Так вот, когда я вспоминаю берлинские и парижские залы, где пела
Славская, и попадавшихся там людей, мне чудится, будто я переснимаю на
"техниколор" и озвучиваю какую-то допотопную фильму, в которой жизнь
представала сереньким трепыханьем, похороны - резвой пробежкой, и только
море было окрашено (тошной синькой), а за экраном неведомо кто крутил ручку
машины, невпопад имитируя шум прибоя. Некий темный субъект, кошмар
благотворительных обществ, лысый, с безумным взором, наискось переплывает
поле моего зрения (напоминая сидячей позой пожилого зародыша) и чудесным
образом всаживается в кресло заднего ряда. Наш милый князь тоже здесь во
всей красе: стоячий воротничок и линялые гетры. И маститый, но приверженный
мирскому батюшка с крестом, мерно вздымающимся на его обширной груди, сидя в
первом ряду, смотрит прямо перед собой.
Выступавшие на этих, воскрешаемых в моей памяти именем Славской,
празднествах русских правых отличались природой столь же призрачной, что и
публика, их посещавшая. Виртуоз-гитарист с поддельной славянской фамилией,
из тех, что мелькают в мюзик-холльной афишке среди первых дешевых ее
номеров, здесь пожинал небывалые лавры, - и ослепительная роскошь его
инкрустированного стеклом инструмента, и шелковые небесно-голубые штаны,
приходились под стать остальному действу. Следом за ним выходил пожилой
бородатый прохвост в ветхой визитке, бывший член союза "Святая Русь превыше
всего", и расписывал, что вытворяют с русским народом Сыны Израилевы и
масоны (два потаенных семитских клана).
А теперь, дамы и господа, мы имеем огромную честь и удовольствие... И
она возникала на жутком фоне из пальм и национальных флагов, и облизывала
бледным языком обильно накрашенные губы, и возлагала лайковые ладони на
стянутый корсетом живот, а тем временем ее постоянный аккомпаниатор,
мраморноликий Иосиф Левинский, забредавший в тени ее пения и в личный
концертный зал царя, и в салон товарища Луначарского, и в неописуемые
константинопольские заведения, проигрывал короткую вступительную фразу,
несколько нотных камушков, брошенных в виде мостика поперек ручья.

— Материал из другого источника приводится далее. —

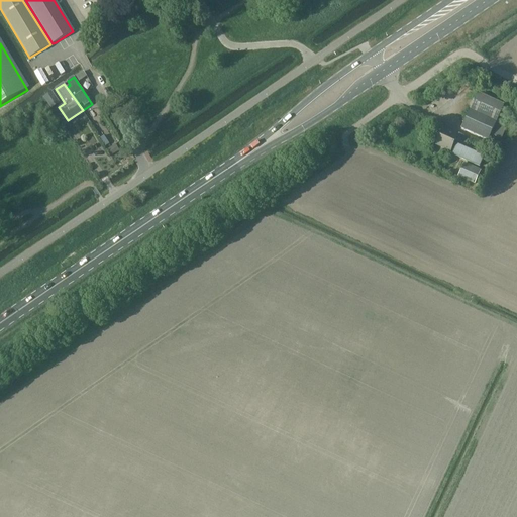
[(52,92),(43,97),(52,109),(60,103),(52,92)]
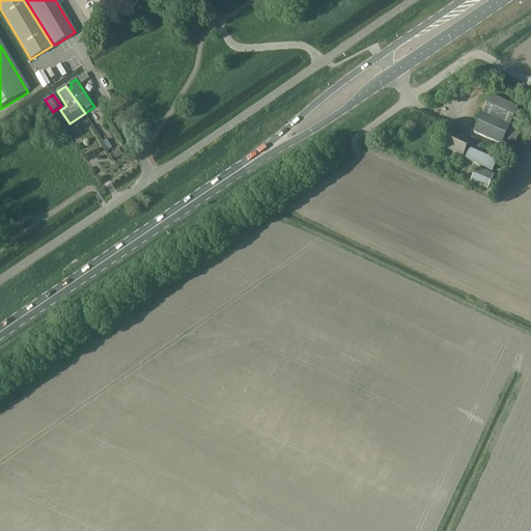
[(473,133),(501,145),(518,109),(491,96),(473,133)]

Иногда, в определенного толка домах, она начинала с исполнения
национального гимна, а там уж переходила к бедноватому, но с неизменным
восторгом принимаемому репертуару. За гимном неизменно следовала "Старая
калужская дорога" (с разбитой молнией сосной на сорок девятой вирше), а
затем песня, начинавшаяся - в немецком переводе, отпечатанном пониже
русского текста, - словами "Du bist im Schnee begraben, mein Russland"[1], и
старинная народная (сочиненная в восьмидесятых частным лицом) - про
разбойничьего атамана и его персидскую красавицу-княжну, которую он,
обвиненный товарищами в мягкотелости, выкинул в Волгу.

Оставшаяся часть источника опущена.